With a gasp, he ripped his teeth from my flesh, then threw me back with enough force that I landed on my ass a few feet closer to shore.
Cold waves lapped against my skin, cooling the wound there that would be closed by nightfall.
My dagger hung loosely at his side. With stiff, hurried force, he gripped the sheath in both hands and buried it deep into his stomach.
He leaned back, face lifted to the sky and yelled.
The sound was deep and heart wrenching. It tore through the sky.
A ripple in the air separated us and a flash of light, the scene shifting slightly, like transparent photographs set on top of each other.
A heavy sound pulsed around us—low but palpable, like a raucous crack of thunder. The aftershocks shook the lakeshore, rattling the trees and everything in sight.
A thick wave thrashed over me, pulling me under. When I emerged back to the surface, there were two of him.
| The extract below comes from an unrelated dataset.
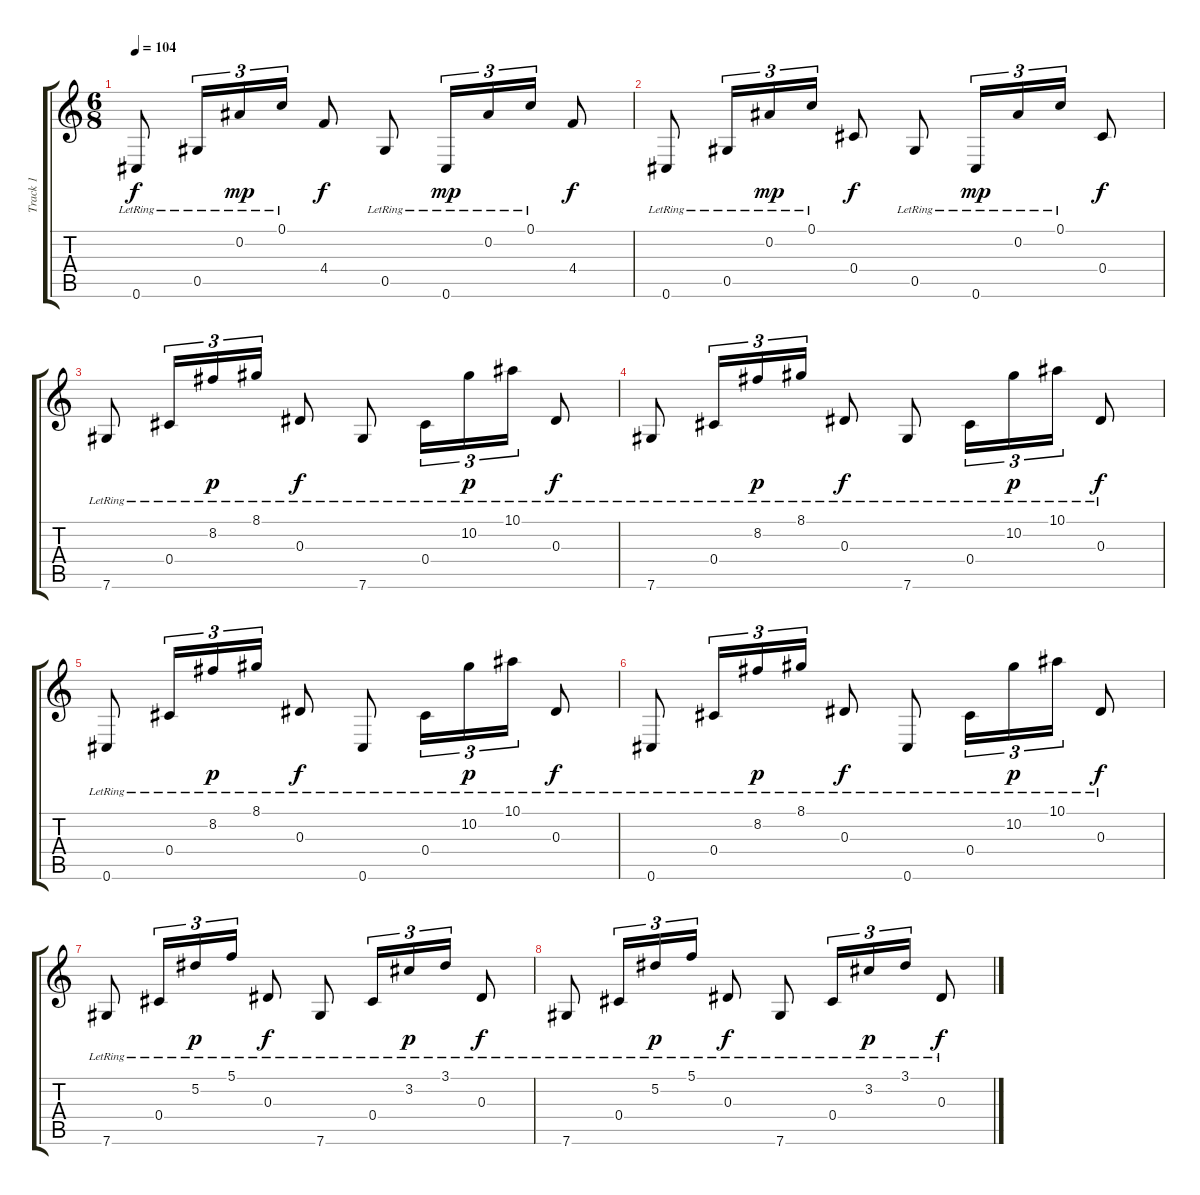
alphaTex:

I blinked a few times, fighting the waves as I stood back up. I walked towards the two Dariuses, my mind fighting like hell to make sense of this.
“Claude?”
Another figure stood suddenly beside him—a man I recognized from hell.
Nash.
In his arms was a girl. Her body was draped and still, though whether she was dead or had simply passed out, I wasn’t sure.
Darius’s twin allowed confusion to take him over for exactly three seconds as he glanced at the new arrivals, but not a moment longer.
His jaw set in a hard line as his eyes found his brother.
The rippling air between us transformed back to stillness.
“Fucking hell,” Claude muttered, “you’re a mess.”
With a resounding crack, he snapped Darius’s neck—not bothering to catch him as he collapsed and the water swallowed him whole.